I also learned that during the selection process if they run out of potential jurors the court has the right to send officers of the court out onto the street to round people up. One of the deputys told me they have had to do this in the past.

Keep in mind that this is on the Outer Banks of North Carolina - It could be different in the “real world”. :rolleyes:

beatle, you’re either brave or stupid to diss a moderator like this.

This is terribly geeky, I know, but I was called recently and I was happy to do it. Three reasons: First, i was due - I had made it to age 42 before being called. Second, since my employer pays for jury days, I figured it was less stress and more interesting than my REAL job. Third, I agree with the point above regarding “if you don’t serve, don’t complain about the OJ verdict.”

I recieved a jury summons in the mail addressed to the woman I bought my house from almost 2 years ago.

I threw it in the trash…

Hope she’s not in jail for that one!

I do always show up BTW. Occasionally there are some good looking women there, who are also as bored as you are.

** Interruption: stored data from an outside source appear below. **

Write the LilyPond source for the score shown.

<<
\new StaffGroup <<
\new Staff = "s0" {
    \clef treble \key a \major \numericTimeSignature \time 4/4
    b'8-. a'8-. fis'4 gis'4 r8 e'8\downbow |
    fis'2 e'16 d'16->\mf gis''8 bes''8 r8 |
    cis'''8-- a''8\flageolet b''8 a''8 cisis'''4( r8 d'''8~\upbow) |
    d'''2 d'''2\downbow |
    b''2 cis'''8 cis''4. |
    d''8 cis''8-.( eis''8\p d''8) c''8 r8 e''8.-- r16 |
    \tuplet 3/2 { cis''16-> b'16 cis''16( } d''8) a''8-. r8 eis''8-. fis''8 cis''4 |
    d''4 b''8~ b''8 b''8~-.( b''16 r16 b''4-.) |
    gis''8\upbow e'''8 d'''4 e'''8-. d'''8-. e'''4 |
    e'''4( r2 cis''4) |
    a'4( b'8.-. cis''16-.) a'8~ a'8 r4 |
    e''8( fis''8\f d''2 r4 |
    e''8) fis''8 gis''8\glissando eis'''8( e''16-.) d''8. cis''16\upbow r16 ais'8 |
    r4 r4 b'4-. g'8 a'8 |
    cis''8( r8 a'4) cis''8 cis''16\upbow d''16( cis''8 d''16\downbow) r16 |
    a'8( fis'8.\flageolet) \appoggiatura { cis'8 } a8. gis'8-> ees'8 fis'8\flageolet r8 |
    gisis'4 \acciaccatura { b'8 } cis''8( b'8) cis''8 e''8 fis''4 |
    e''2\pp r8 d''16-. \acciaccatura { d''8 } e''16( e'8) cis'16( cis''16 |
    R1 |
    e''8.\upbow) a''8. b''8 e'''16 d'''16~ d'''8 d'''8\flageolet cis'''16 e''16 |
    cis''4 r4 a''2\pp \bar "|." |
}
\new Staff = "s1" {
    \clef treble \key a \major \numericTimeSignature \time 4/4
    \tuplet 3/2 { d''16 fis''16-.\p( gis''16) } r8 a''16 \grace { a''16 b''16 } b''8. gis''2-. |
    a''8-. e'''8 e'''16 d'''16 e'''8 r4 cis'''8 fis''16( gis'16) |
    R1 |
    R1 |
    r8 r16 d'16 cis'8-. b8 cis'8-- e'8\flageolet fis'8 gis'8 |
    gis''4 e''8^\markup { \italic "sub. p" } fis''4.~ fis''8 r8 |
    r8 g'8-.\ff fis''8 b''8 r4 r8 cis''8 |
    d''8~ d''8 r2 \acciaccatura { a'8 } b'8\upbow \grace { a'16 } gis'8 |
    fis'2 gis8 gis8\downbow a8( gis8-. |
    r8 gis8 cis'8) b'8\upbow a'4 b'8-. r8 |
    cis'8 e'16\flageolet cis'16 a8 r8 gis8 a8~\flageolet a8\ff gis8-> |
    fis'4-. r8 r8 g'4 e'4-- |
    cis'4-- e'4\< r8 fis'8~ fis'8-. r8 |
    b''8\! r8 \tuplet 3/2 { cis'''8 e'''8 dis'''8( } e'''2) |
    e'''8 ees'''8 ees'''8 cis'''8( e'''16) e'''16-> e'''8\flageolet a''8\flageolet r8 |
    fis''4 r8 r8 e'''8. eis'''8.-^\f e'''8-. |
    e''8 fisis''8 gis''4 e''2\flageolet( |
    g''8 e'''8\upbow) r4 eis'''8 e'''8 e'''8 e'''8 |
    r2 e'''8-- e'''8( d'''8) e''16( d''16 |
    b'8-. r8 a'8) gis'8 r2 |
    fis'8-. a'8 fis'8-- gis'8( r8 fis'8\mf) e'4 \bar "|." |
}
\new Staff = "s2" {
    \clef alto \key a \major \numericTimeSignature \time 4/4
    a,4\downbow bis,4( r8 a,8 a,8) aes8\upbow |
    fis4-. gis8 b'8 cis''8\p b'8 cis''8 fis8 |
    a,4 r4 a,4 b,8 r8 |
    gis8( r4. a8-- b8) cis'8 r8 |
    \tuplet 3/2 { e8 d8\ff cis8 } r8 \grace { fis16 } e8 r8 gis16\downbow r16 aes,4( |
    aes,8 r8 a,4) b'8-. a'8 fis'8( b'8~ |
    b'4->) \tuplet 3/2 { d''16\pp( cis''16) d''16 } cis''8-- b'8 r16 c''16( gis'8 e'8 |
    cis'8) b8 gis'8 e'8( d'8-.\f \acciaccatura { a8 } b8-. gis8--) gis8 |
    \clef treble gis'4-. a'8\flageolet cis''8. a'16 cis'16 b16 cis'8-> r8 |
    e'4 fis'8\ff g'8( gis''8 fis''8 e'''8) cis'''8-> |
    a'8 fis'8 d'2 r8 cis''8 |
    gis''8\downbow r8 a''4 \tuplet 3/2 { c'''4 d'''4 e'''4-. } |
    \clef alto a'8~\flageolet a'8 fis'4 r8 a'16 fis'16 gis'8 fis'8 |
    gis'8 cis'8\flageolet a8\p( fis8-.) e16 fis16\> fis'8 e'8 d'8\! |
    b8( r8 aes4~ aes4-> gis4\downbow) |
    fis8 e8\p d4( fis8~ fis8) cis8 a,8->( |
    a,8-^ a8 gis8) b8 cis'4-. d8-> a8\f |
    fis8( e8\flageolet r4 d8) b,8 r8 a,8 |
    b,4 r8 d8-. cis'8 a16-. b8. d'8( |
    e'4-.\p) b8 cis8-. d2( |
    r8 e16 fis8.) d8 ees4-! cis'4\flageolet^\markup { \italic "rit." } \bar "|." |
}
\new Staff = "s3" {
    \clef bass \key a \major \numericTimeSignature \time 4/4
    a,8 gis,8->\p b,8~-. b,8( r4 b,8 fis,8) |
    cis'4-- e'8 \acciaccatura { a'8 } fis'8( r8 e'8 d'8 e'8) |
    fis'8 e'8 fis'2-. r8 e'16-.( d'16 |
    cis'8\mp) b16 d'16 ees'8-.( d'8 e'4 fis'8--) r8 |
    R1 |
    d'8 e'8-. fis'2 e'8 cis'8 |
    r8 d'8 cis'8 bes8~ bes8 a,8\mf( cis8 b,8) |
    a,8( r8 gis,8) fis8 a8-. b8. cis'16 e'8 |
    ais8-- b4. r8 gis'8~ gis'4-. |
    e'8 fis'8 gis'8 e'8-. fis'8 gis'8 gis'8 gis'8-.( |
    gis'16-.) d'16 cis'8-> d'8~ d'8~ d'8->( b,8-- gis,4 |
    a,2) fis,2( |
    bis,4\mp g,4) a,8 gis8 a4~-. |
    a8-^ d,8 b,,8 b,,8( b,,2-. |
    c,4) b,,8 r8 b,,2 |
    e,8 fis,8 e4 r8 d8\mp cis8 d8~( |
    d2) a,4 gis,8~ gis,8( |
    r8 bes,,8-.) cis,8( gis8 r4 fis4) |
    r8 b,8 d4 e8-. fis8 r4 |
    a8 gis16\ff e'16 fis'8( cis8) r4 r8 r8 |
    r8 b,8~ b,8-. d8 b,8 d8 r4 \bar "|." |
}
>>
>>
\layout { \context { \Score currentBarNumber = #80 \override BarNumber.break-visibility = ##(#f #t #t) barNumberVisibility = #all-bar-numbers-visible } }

My son got called once for jury duty. They were looking for jurors to sit for what seemed to be a frivilous lawsuit brought by a woman who allegedly suffered mental distress after being stuck in an elevator for an hour or so at a 2 story mall. The plaintiff’s attorney asked him “Have you yourself ever been stuck in an elevator at a mall?” he answered “Only when me and my friends jammed it.” Dismissed.

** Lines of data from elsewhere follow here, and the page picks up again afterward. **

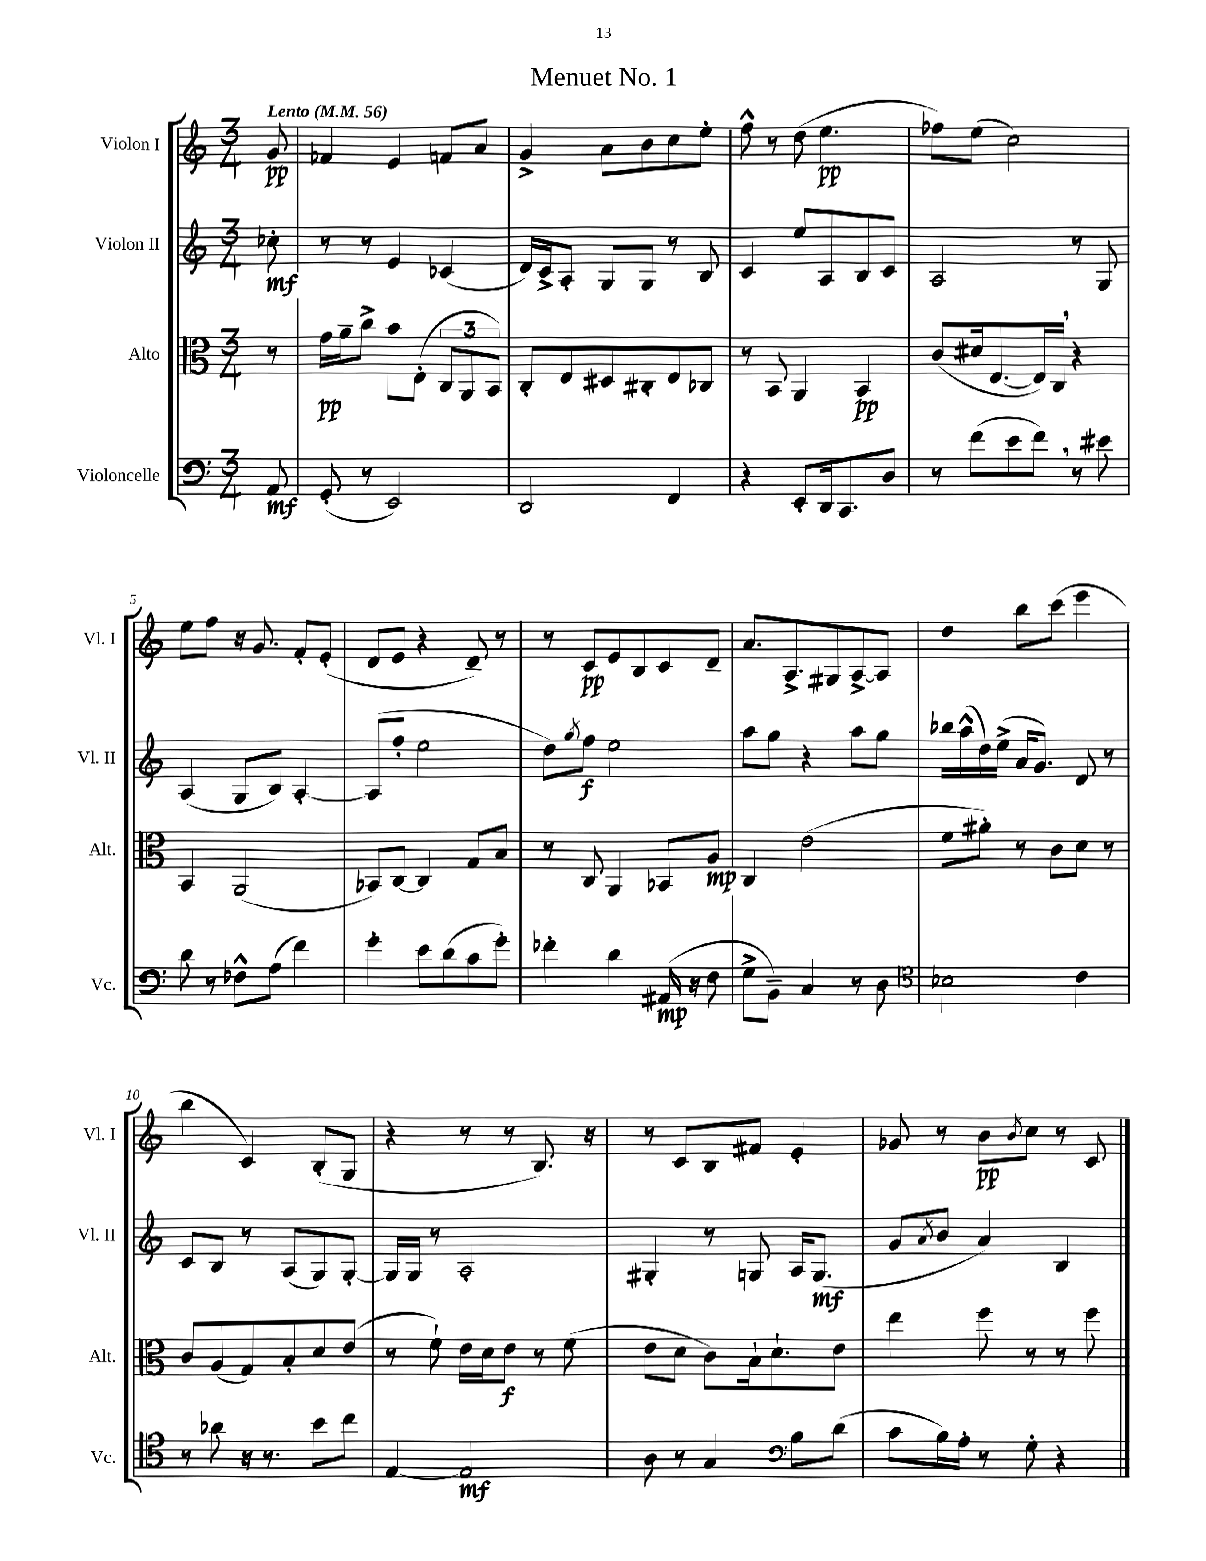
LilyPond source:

\header { title = "Menuet No. 1" }
<<
\new StaffGroup <<
\new Staff = "s0" \with { instrumentName = "Violon I" shortInstrumentName = "Vl. I" } {
    \clef treble \key c \major \numericTimeSignature \time 3/4 \partial 8 \tempo "Lento" 4 = 56
    g'8\pp |
    fes'4 e'4 f'8 a'8 |
    g'4-> a'8 b'8 c''8 e''8-. |
    f''8-^ r8 d''8( e''4.\pp |
    fes''8) e''8( c''2) |
    e''8 f''8 r16 g'8. f'8-. e'8-.( |
    d'8 e'8 r4 d'8--) r8 |
    r8 c'8\pp e'8 b8 c'8 d'8-- |
    a'8. a8.-> gis8 a8~-> a8 |
    d''4 b''8 c'''8( e'''4 |
    b''4 c'4) b8-.( g8 |
    r4 r8 r8 b8.) r16 |
    r8 c'8 b8 fis'8 e'4-. |
    ges'8 r8 b'8\pp \acciaccatura { b'8 } c''8 r8 c'8 \bar "|." |
}
\new Staff = "s1" \with { instrumentName = "Violon II" shortInstrumentName = "Vl. II" } {
    \clef treble \key c \major \numericTimeSignature \time 3/4 \partial 8
    ces''8-.\mf |
    r8 r8 e'4 ces'4( |
    d'16) c'16-> a8-. g8 g8 r8 b8 |
    c'4 e''8 a8 b8 c'8 |
    a2 r8 g8 |
    a4( g8 b8) a4~-. |
    a8( f''8-. e''2 |
    d''8) \acciaccatura { g''8 } f''8\f e''2 |
    a''8 g''8 r4 a''8 g''8 |
    bes''16 a''16-^( d''16) e''16->( a'16 g'8.) d'8 r8 |
    c'8 b8 r8 a8( g8) g8~-. |
    g16 g16 r8 a2-. |
    gis4-. r8 g8 a16 g8.\mf( |
    g'8 \acciaccatura { a'8 } b'8 a'4) b4 \bar "|." |
}
\new Staff = "s2" \with { instrumentName = "Alto" shortInstrumentName = "Alt." } {
    \clef alto \key c \major \numericTimeSignature \time 3/4 \partial 8
    r8 |
    g'16\pp a'16-- c''8-> b'8 e8-.( \tuplet 3/2 { c8 a,8 b,8) } |
    c8-. e8 dis8 cis8-. e8 ces8 |
    r8 b,8 a,4 b,4\pp |
    c'8( dis'16 e8.~ e16) c16 \breathe r4 |
    b,4 a,2( |
    bes,8) c8~ c4 g8 b8 |
    r8 c8 a,4 bes,8 a8\mp |
    c4 e'2( |
    f'8 ais'8-.) r8 c'8 d'8 r8 |
    c'8 a8( g8) b8-. d'8 e'8( |
    r8 f'8-!) e'16 d'16 e'8\f r8 f'8( |
    e'8 d'8 c'8) b16-! d'8.-! e'8 |
    e''4 f''8 r8 r8 f''8 \bar "|." |
}
\new Staff = "s3" \with { instrumentName = "Violoncelle" shortInstrumentName = "Vc." } {
    \clef bass \key c \major \numericTimeSignature \time 3/4 \partial 8
    a,8\mf |
    g,8-.( r8 e,2) |
    d,2 f,4 |
    r4 e,8-. d,16 c,8. d8 |
    r8 f'8( e'8 f'8) \breathe r8 eis'8 |
    d'8 r8 fes8-^ a8( f'4) |
    g'4-. e'8 d'8( c'8 g'8-.) |
    fes'4-. d'4 ais,16\mp( r16 f8 |
    g8-> b,8--) c4 r8 d8 |
    \clef tenor bes2 c'4 |
    r8 aes'8 r16 r8. b'8 c''8 |
    e4~ e2\mf |
    a8 r8 g4 \clef bass b8 d'8( |
    c'8 b16) a16-. r8 g8-. r4 \bar "|." |
}
>>
>>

Since I moved to Baltimore City (MD), I’ve had jury duty 4 times in 5 years. I lived in Baltimore County for 12 years after I registered to vote, and never got called.

I was in a jury pool once when the judge decided there were not enough jurors. He had the court clerk retrieve a list of potential jurors who had not shown up that day, and proceeded to tell us that he was going to issue summonses to those people for contempt of court.

Okay, in about a year I got called 4 times. However, very often your group does not meet at the courthouse. So, if you throw it out & your group doesn’t meet, they won’t know.

When your group does meet & your don’t show up, then they know.

I’m in King County…Seattle. I accidentally showed up a day late for jury duty. The lady ripped up my summons, and told me that I’d get another one in the near future. Its been 3 years, and I haven’t heard a thing.

In NYC the system recently changed. You get one free “Oops-I-never-saw-my-summons,” and then they can start making your life difficult. I responded to the second summons, and discovered that the process is now a lot easier. In the bad old days, there were so many automatic exemptions that the few people left would have to show up every morning and sit around waiting – for two weeks. Now there are no exceptions, which I think is as it should be. I’m a lawyer, yes, but I don’t know much more about the criminal law than someone who watches Homicide. Under the new system, at most you have to show up for four days, usually it’s only three, and in my case (which I guess is pretty common) it was only two days, which just isn’t that big of a commitment for upholding the jury system.

Of course, the Chief Judge of New York and our mayor both made a point of showing up for their jury duties. Occasionally you hear of retired judges being empaneled!